Henrikh Mkhitaryan (Armenia, Manchester United)
Niektórzy piłkarze światowego formatu taki już mają, że wielkie mecze mogą rozgrywać jedynie w klubie. Ormianin, który kosztował Manchester United 42 mln euro, a wcześniej Borussię Dortmund 27,5 mln nie wystąpi razem ze swoją reprezentacją w Rosji. Trafienie do jednej grupy eliminacyjnej z Polską okazało się przekleństwem, choć samo bezpośrednie spotkanie w Warszawie na moment rozbudziło apetyty. Przypomnijmy, biało-czerwoni do 94 minuty tylko remisowali 1:1. Dopiero gol Roberta Lewandowskiego "wyjaśnił" sytuację".
Vincent Aboubakar (Kamerun, FC Porto)
Silnie zbudowany napastnik, który potrafi strzelać gole w czołowych ligach i jest wyceniany na 10 mln euro, nie zagra rok po roku w Rosji. Kamerun będzie musiał zadowolić się tylko występem na Pucharze Konfederacji, bo na trzeci Mundial z rzędu nie ma już szans. W afrykańskiej grupie B bezkonkurencyjna okazała się Nigeria. Aboubakar tylko dwa razy w eliminacjach trafił do siatki. Czy poprawi wynik w meczach z Algierią i Zambią?

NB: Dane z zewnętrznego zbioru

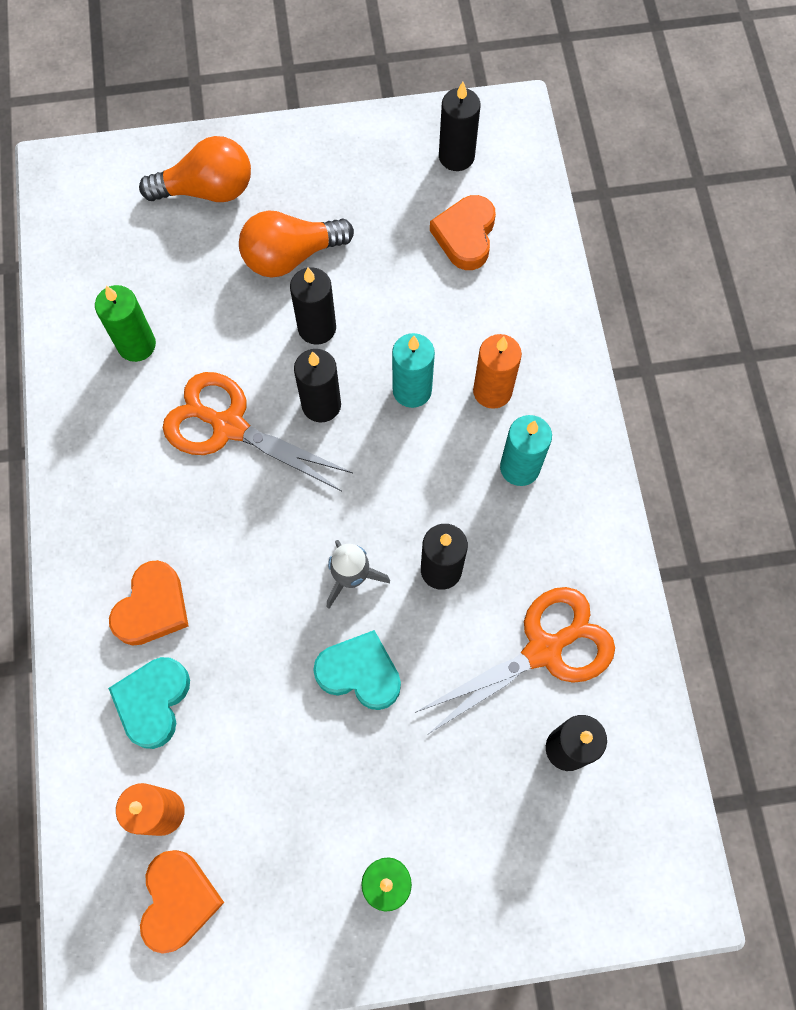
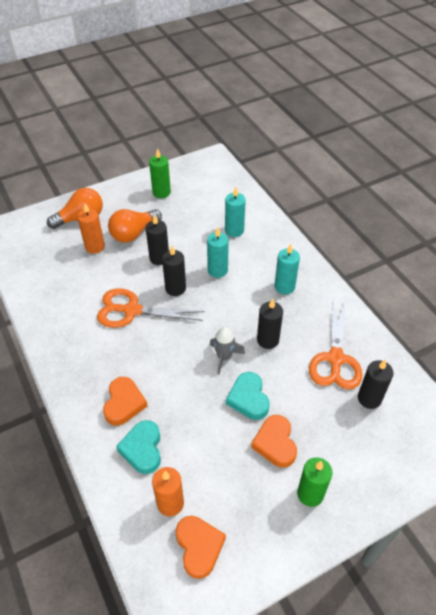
camera: 20 degrees left, 20 degrees down
green candle [95,285,156,362] -> green candle moved to [149,148,171,198]
turquoise heart [313,630,401,710] -> turquoise heart turned 105 degrees counterclockwise [226,372,270,420]
orange scissors [415,587,615,735] -> orange scissors turned 150 degrees clockwise [309,300,362,390]
orange heart [430,195,496,270] -> orange heart moved to [251,415,297,468]
black candle [439,82,480,171] -> none
orange candle [473,334,522,409] -> orange candle moved to [77,203,105,254]
none -> turquoise candle [225,187,246,237]

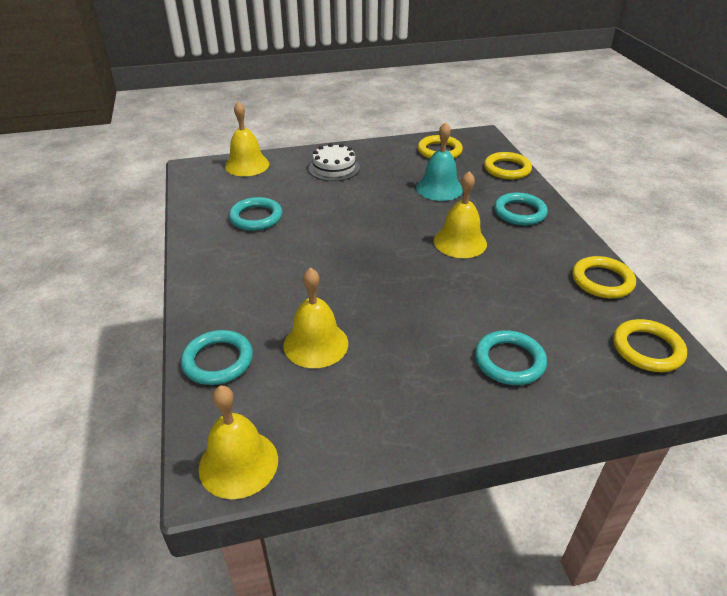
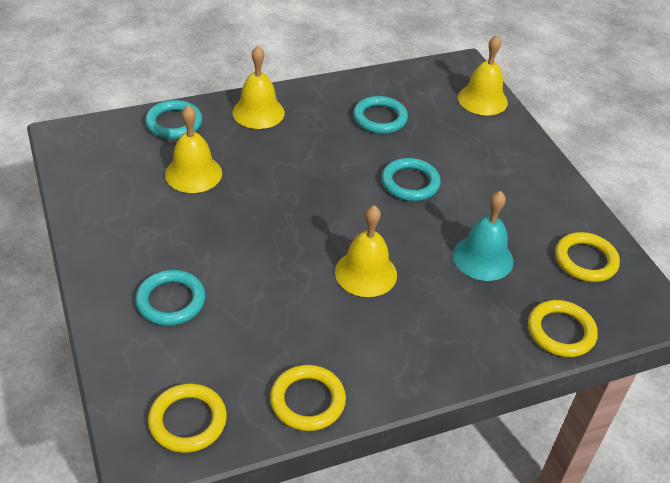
camera: 80 degrees right, 5 degrees up
yellow bell [199,385,278,499] -> yellow bell moved to [232,46,285,129]
white cake [309,143,360,181] -> none
turquoise ring [494,192,548,226] -> turquoise ring moved to [381,158,441,201]

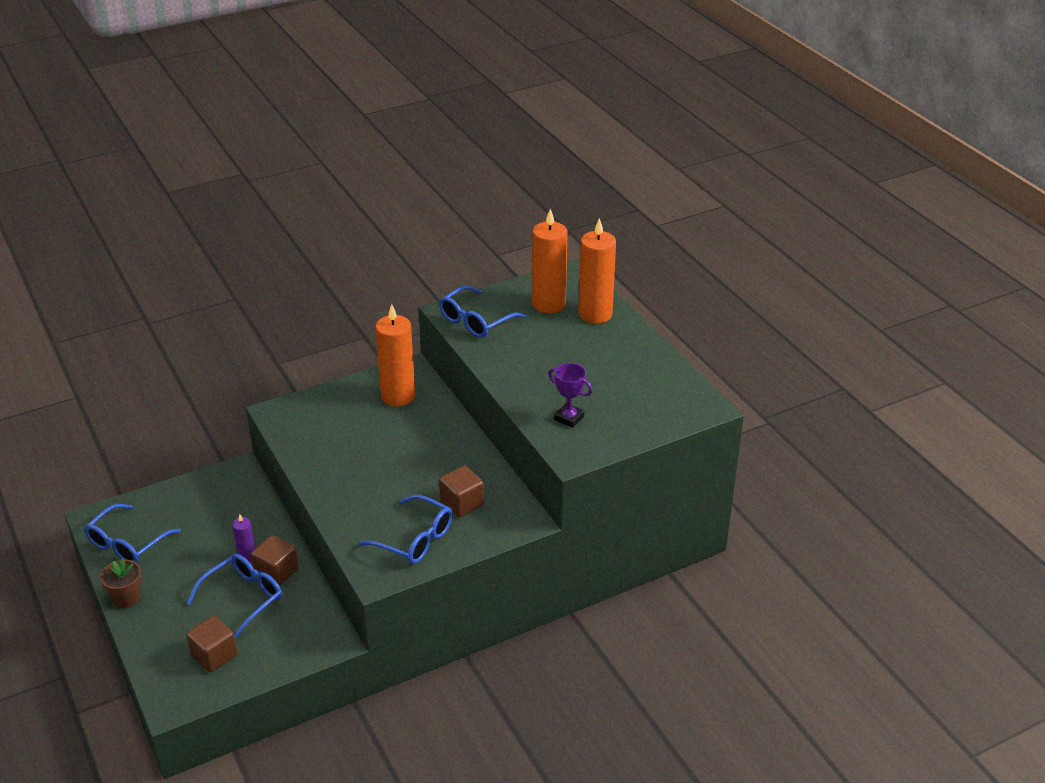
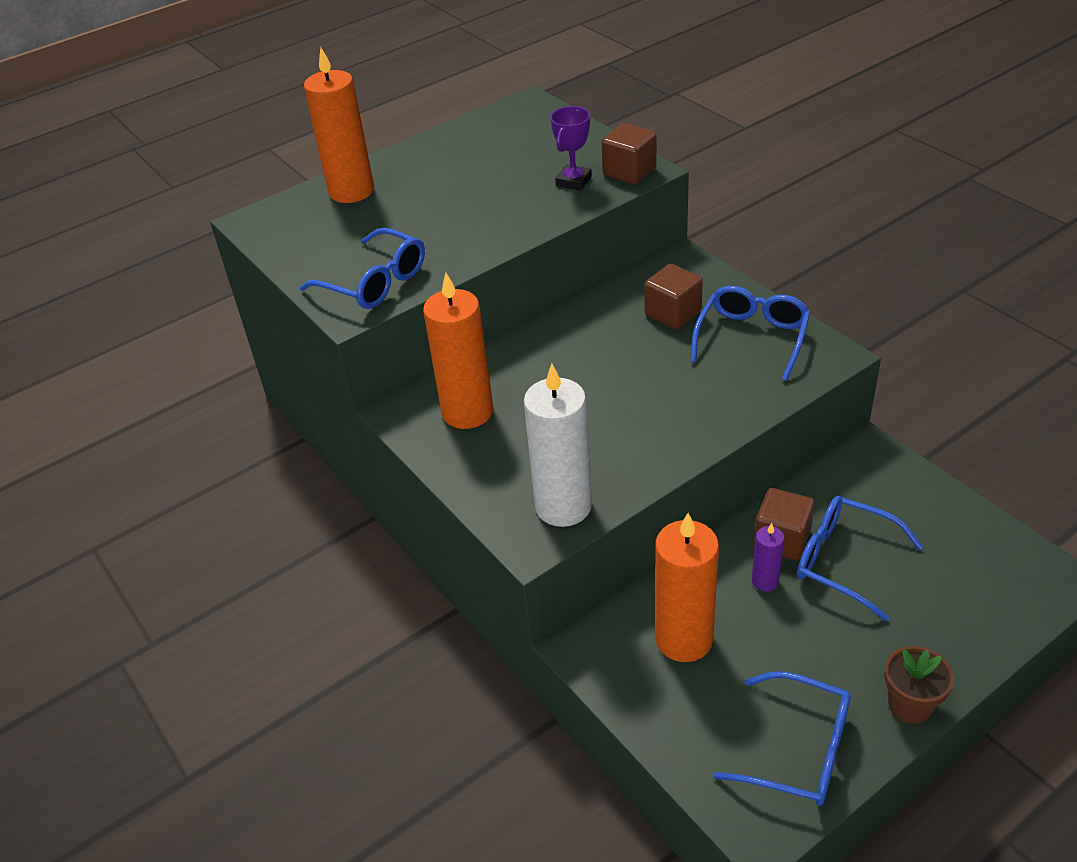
camera: 95 degrees left, 5 degrees up
brown cube [186,616,238,672] -> brown cube moved to [602,123,657,184]
orange candle [532,209,568,313] -> orange candle moved to [655,513,719,662]
none -> white candle [524,364,592,527]

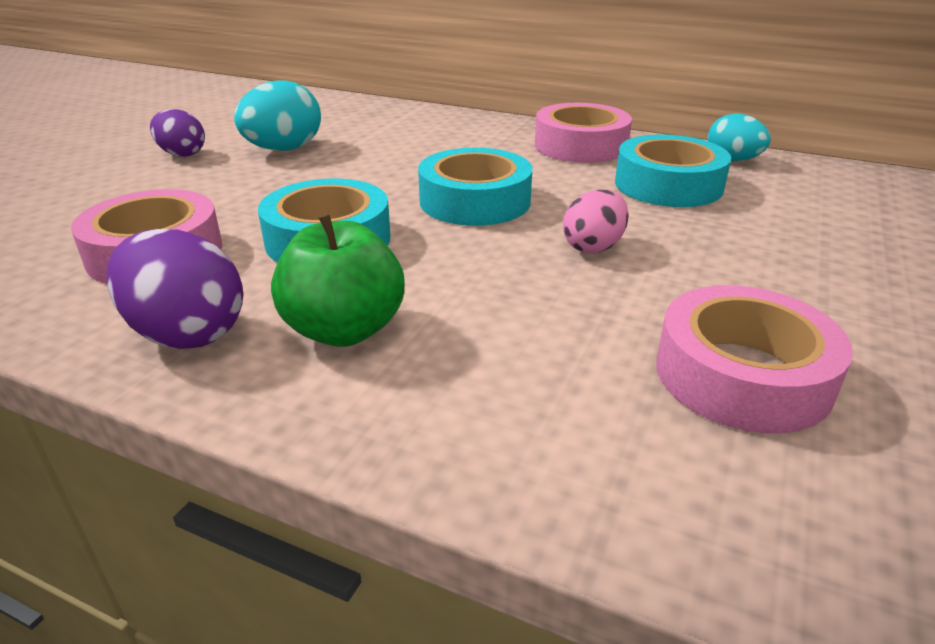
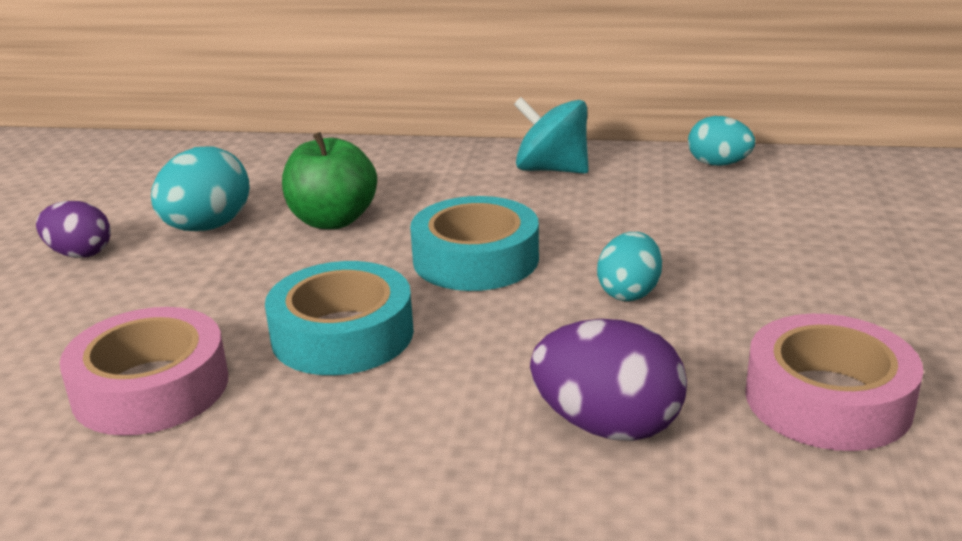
camera: 15 degrees left, 5 degrees down
purple egg [107,229,244,349] -> purple egg moved to [530,319,687,441]
green apple [271,214,405,347] -> green apple moved to [282,132,377,229]
pink tape [535,103,632,163] -> turquoise spinning top [514,97,589,174]
pink egg [563,189,629,253] -> turquoise egg [597,232,662,301]
turquoise tape [615,134,731,207] -> none

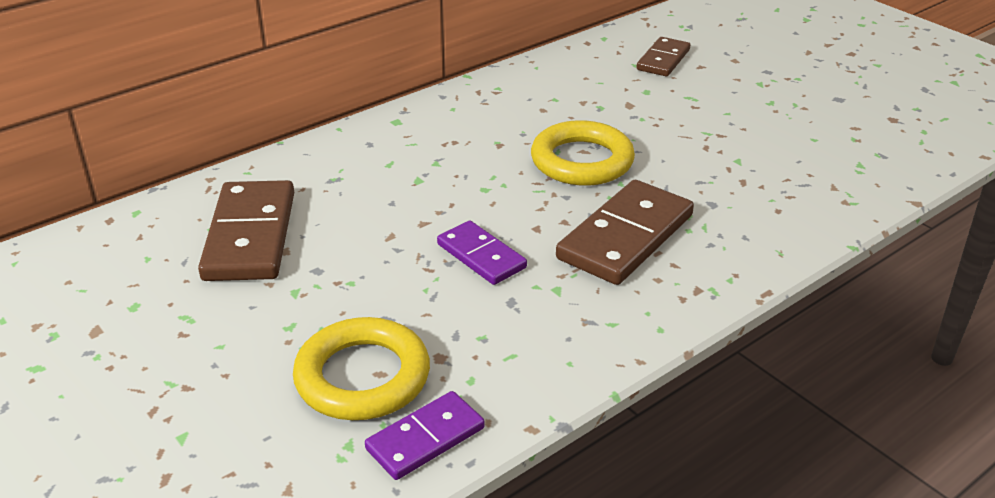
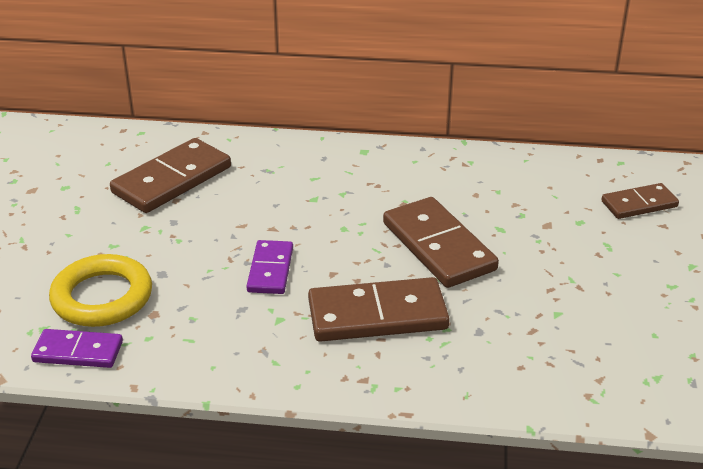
camera: 45 degrees right, 0 degrees up
yellow ring [531,120,635,186] -> brown domino [383,197,499,288]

Riyad Mahrez (Algieria, Leicester City)
Zawiódł tak jak cała reprezentacja Algierii. Chociaż zagrał w trzech z czterech spotkań, to jednak nie był w stanie pomóc drużynie; ani razu nie wpisał się na listę strzelców. Tym samym nie powtórzy pięknej historii z 2014 roku, gdy na MŚ w Brazylii dał z kadrą wycisk Korei Południowej, Rosji, a także w 1/8 finału Niemcom (wygrali dopiero po dogrywce).